+
Ein Freiwilliges Soziales Jahr in den Gaißacher Oberland-Werkstätten haben (v. li.) Sebastian Grubner (20), Barbara Herl (17) und Antonio Carucci (17) begonnen. Betriebsleiterin Carolin König (re.) hätte auch mehr Bewerber eingestellt.

Bufdi: Freiwillige sind rar – aber hoch motiviert

Bad Tölz-Wolfratshausen - Zu wenige junge Leute melden sich für den Bundesfreiwilligendienst (Bufdi) und das Freiwillige Soziale Jahr (FSJ). Daran hat sich auch heuer nichts geändert. Diejenigen, die kommen, sind aber hoch motiviert.

„Unverändert“ sei die Situation, sagt Anton Gerner vom Bayerischen Roten Kreuz (BRK). Nach wie vor sei es nicht einfach, Freiwillige zu finden, die sich engagieren wollen. Nach dem Wegfall der Wehrpflicht und damit auch des Zivildienstes sollten die Bufdis und FSJler einspringen. „Wir haben unsere fünf Plätze gerade so besetzen können“, sagt Gerner. Und das obwohl das BRK heuer schon früh aktiv wurde: „Wenn wir nicht Anfang des Jahres in Zeitungen, auf Facebook und so weiter intensiv Werbung gemacht hätten, hätten wir wohl gar keinen bekommen“, sagt Gerner. Ein bis zwei würden immer via Mundpropaganda kommen.

Es komme auch vor, dass Freiwillige kurzfristig wieder abspringen. „Das passiert, wenn die schulischen Ergebnisse unerwartet besser sind als erwartet.“ Denn dann würden sich junge Leute häufig doch für ein Studium entscheiden.

Vergangenes Jahr hatte sich bis Mitte Juni kein einziger Freiwilliger beim BRK gemeldet. „Spontan sind dann doch noch welche reingeschneit“, so Gerner. „Für uns ist das natürlich blöd, weil wir nicht planen können.“ Zu dem Zeitpunkt war bereits zusätzliches Personal eingestellt worden. „Aber Bufdis oder FSJler sind natürlich immer ein Zuckerl für uns.“ Zum Einsatz kommen sie beispielsweise als Fahrer im Krankentransport. „Das sind richtige Mitarbeiter.“

In den Oberland-Werkstätten in Gaißach haben vier FSJler begonnen.
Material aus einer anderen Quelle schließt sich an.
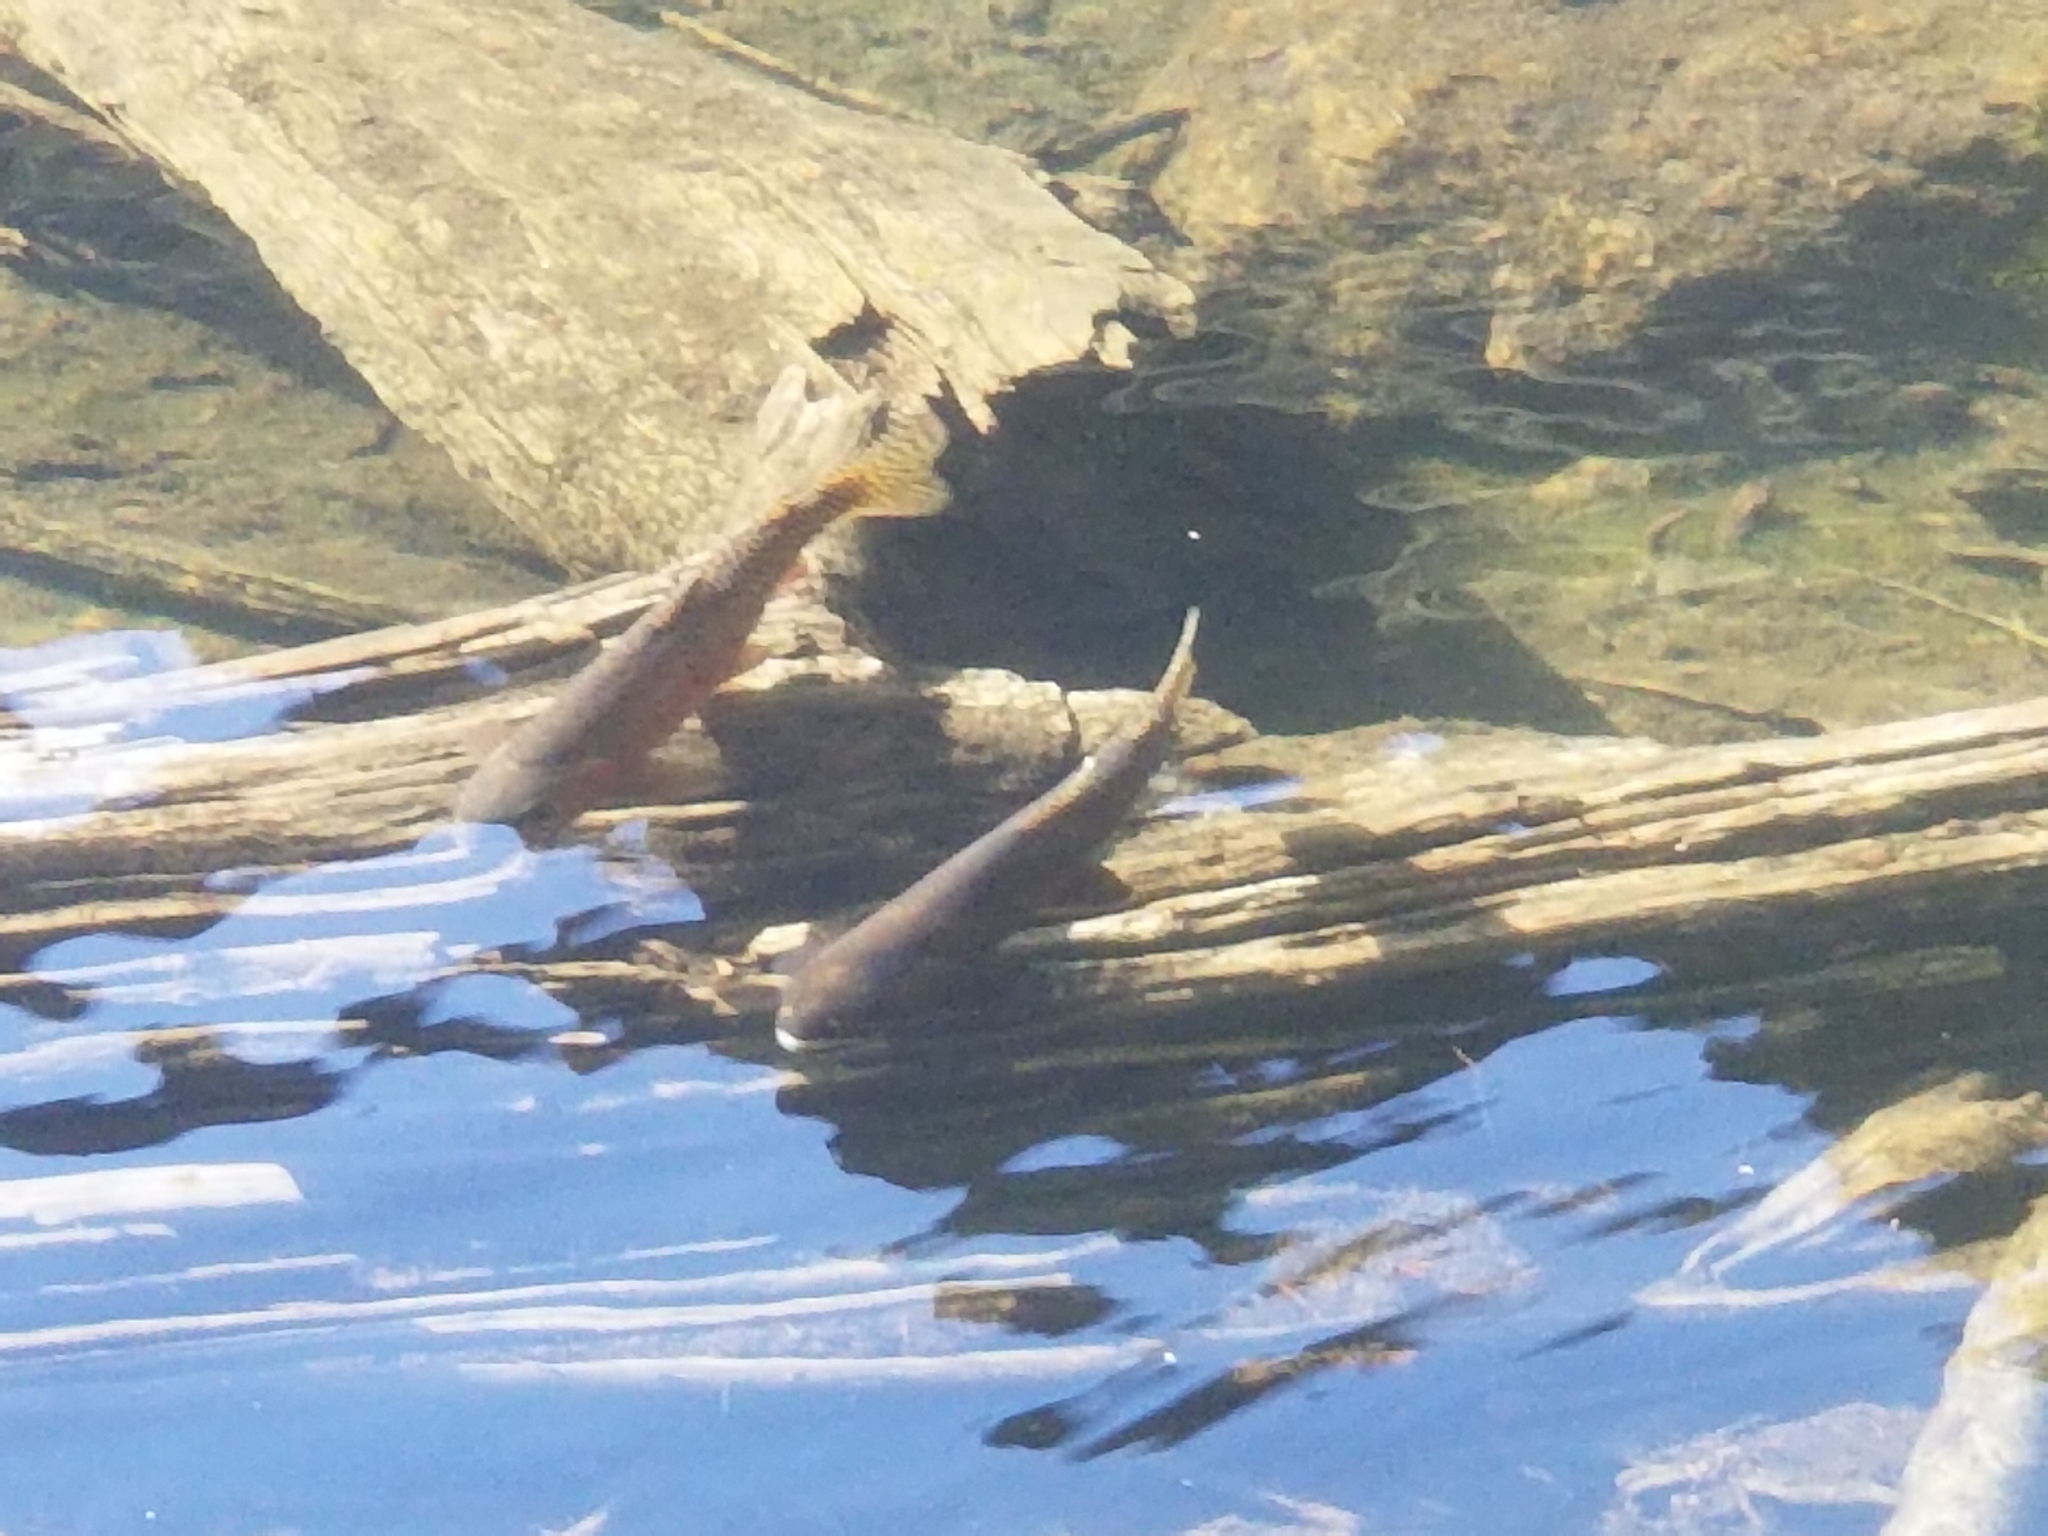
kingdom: Animalia
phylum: Chordata
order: Salmoniformes
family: Salmonidae
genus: Oncorhynchus
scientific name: Oncorhynchus virginalis
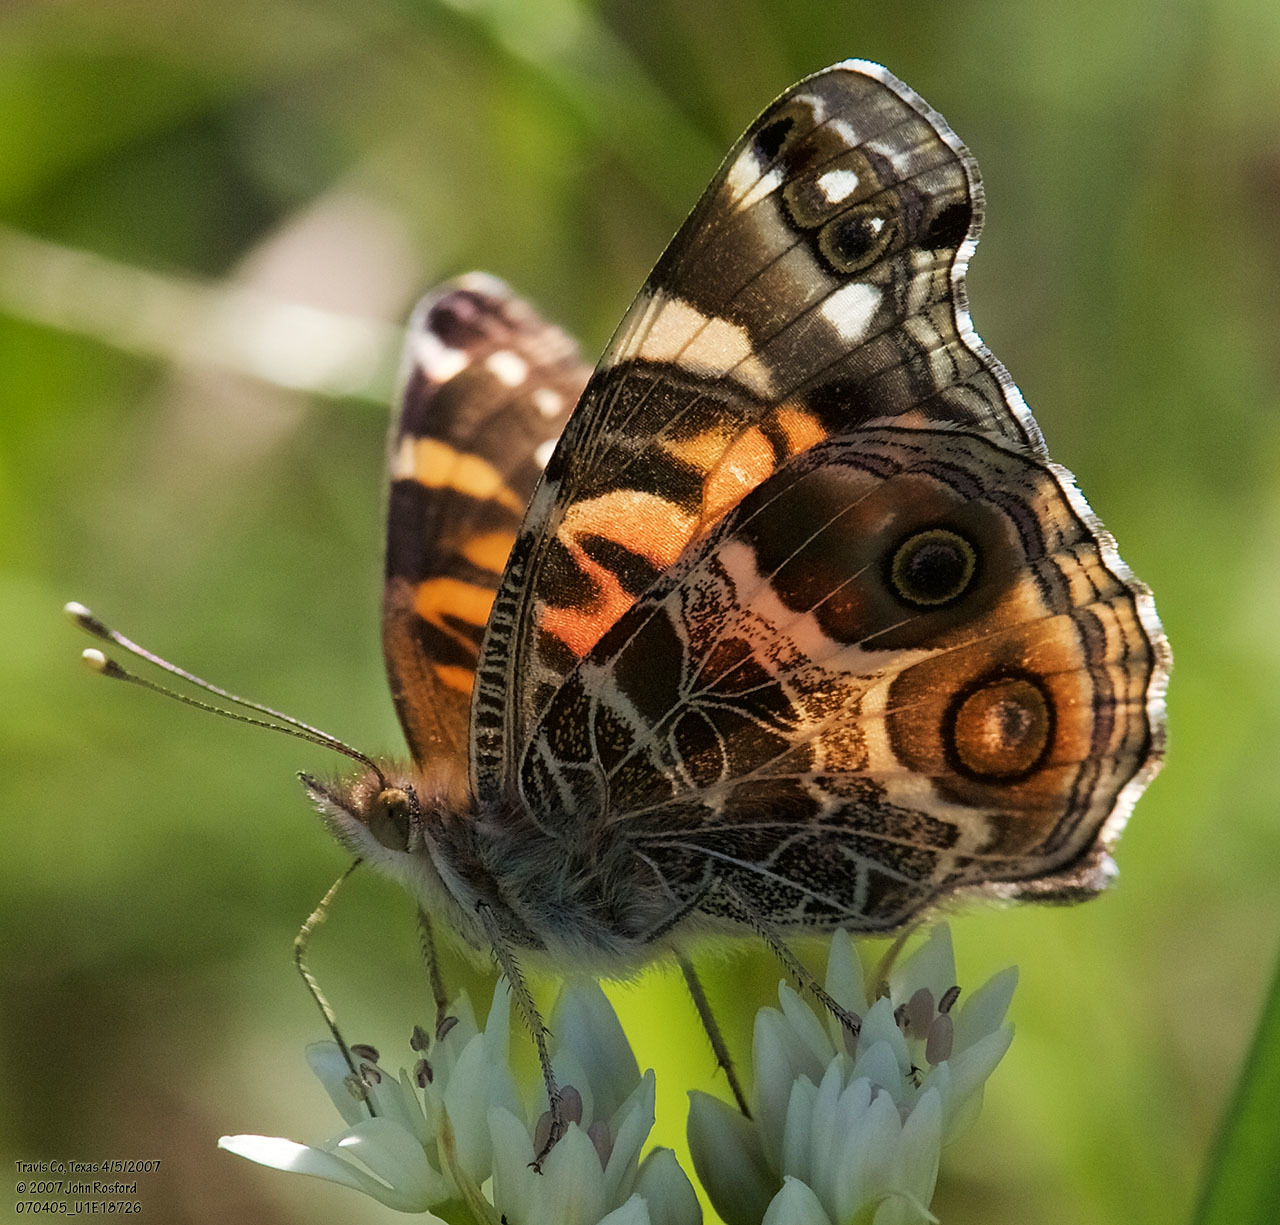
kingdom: Animalia
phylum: Arthropoda
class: Insecta
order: Lepidoptera
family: Nymphalidae
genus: Vanessa
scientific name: Vanessa virginiensis
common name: American lady
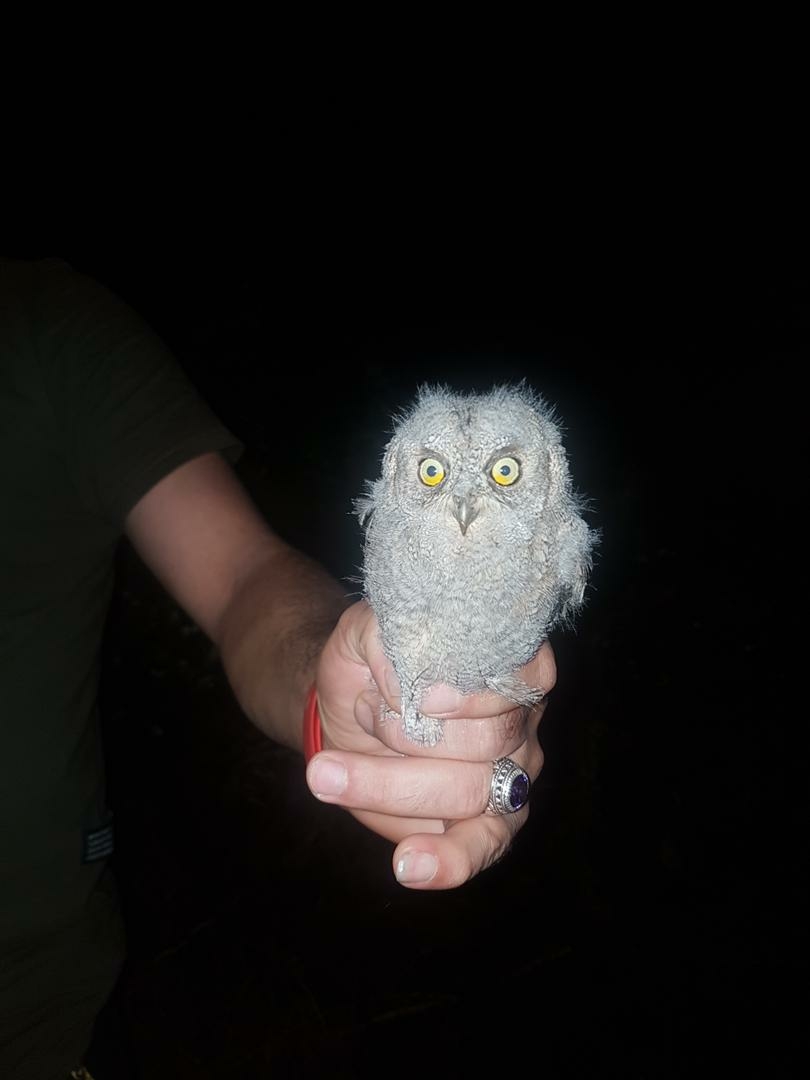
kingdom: Animalia
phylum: Chordata
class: Aves
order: Strigiformes
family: Strigidae
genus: Otus
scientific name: Otus scops
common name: Eurasian scops owl
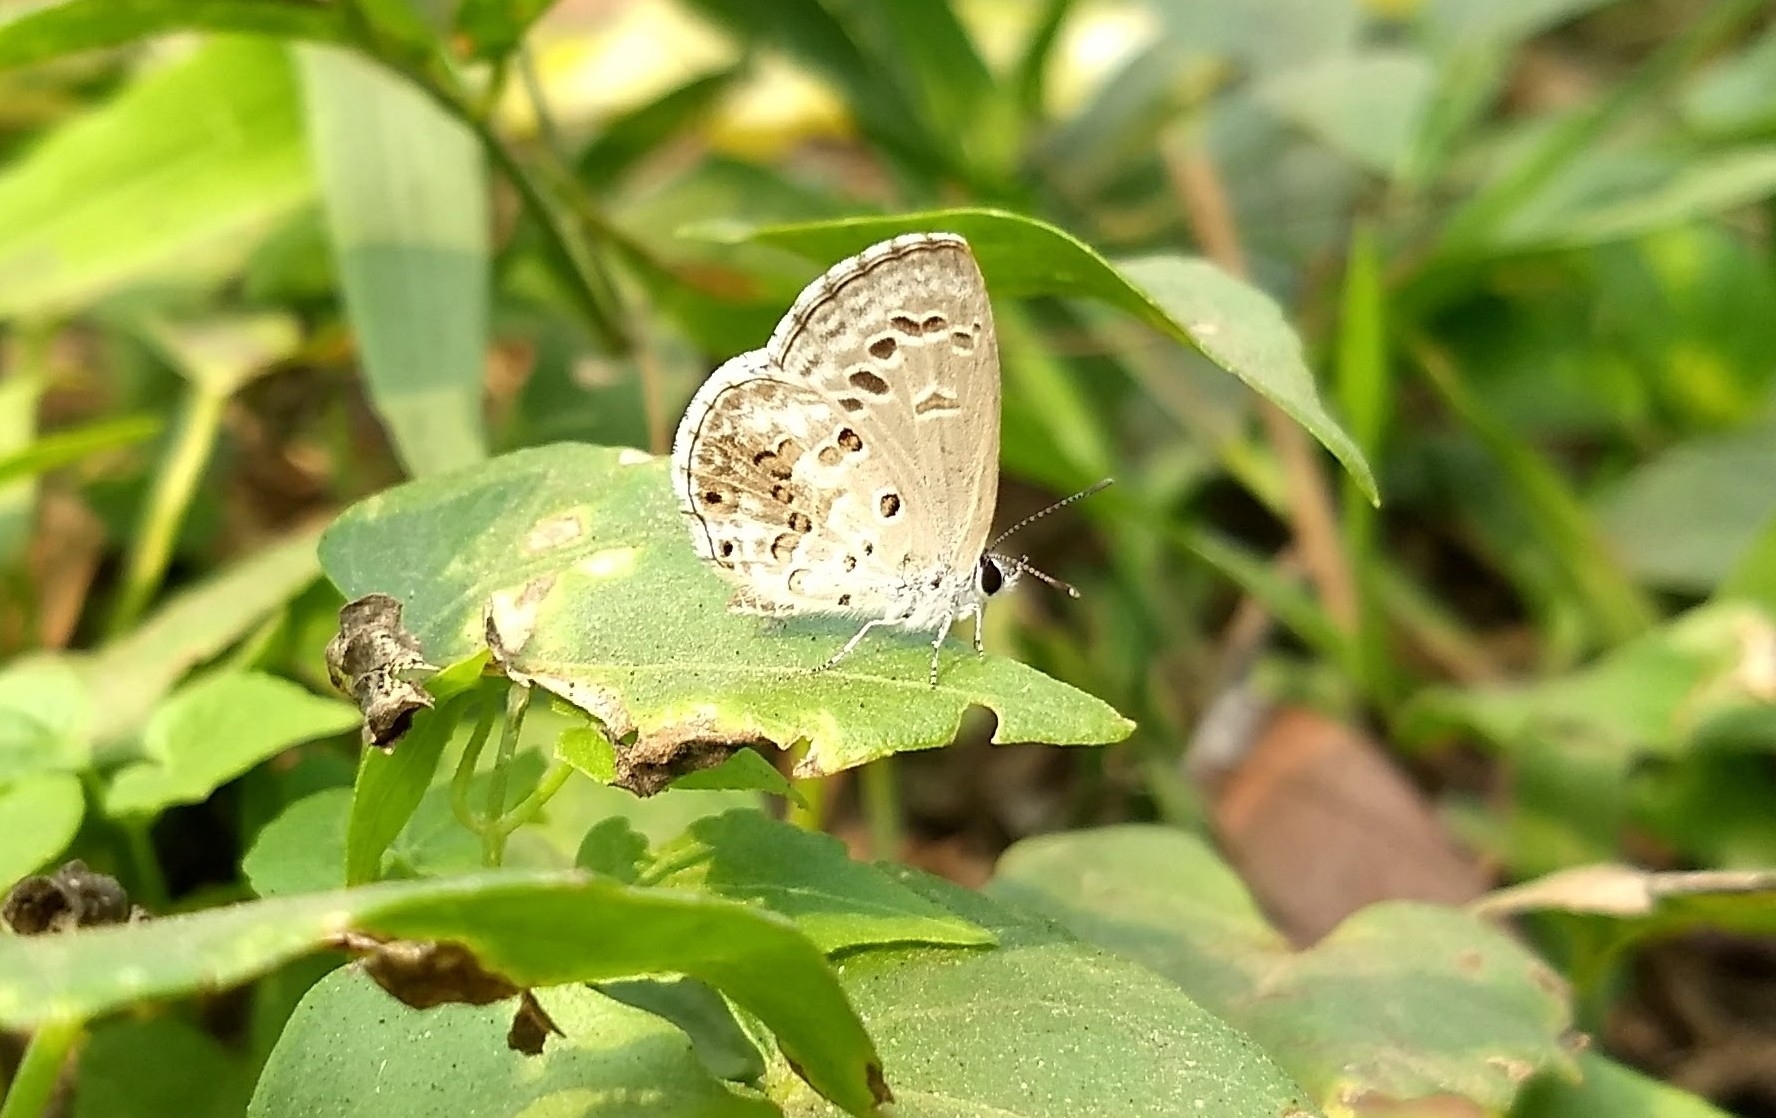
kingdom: Animalia
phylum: Arthropoda
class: Insecta
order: Lepidoptera
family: Lycaenidae
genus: Chilades
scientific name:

Theoretisch wäre Platz für mehr gewesen, sagt Betriebsleiterin Carolin König. „Aber das Kontingent bei unserem Vertragspartner, dem Lebenshilfe-Landesverband, war erschöpft.“ Im vergangenen FSJ-Jahr sei nur eine Frau als Freiwillige tätig gewesen. „Wir mussten mit 450-Euro-Kräften kompensieren und nicht ganz so wichtige Tätigkeiten hinten anstellen.“ Durch den Zivildienst habe es früher mehr Freiwillige gegeben, sagt König. „Aber da sie verpflichtet waren, waren sie manchmal nicht recht motiviert“, wendet Gerner ein. Das sei bei den jetzigen Freiwilligen anders. Sie habe in den vergangenen Jahren nur einen jungen Mann gehabt, mit dem es nicht gepasst habe, sagt König. Die FSJler bei den Oberland-Werkstätten arbeiten in der Wäscherei, im Metallbereich oder der Industriemontage mit und unterstützen die Menschen mit Behinderung.

Die Freiwilligen profitieren laut Gerner in vielerlei Hinsicht: Zum einen menschlich, indem sie lernen, etwas für die Allgemeinheit zu tun. Zum anderen finden sie oft Orientierung für ihre Berufswahl. „Und manchmal machen sie auch noch den Führerschein für Fahrzeuge über 7,5 Tonnen, wenn sie als Fahrer eingesetzt wurden“, sagt Gerner. Das koste das BRK dann schnell 4000 bis 5000 Euro pro Freiwilligem. „Es ist ein Nullsummenspiel.“ Gewinn dürfe das BRK aber ohnehin keinen machen.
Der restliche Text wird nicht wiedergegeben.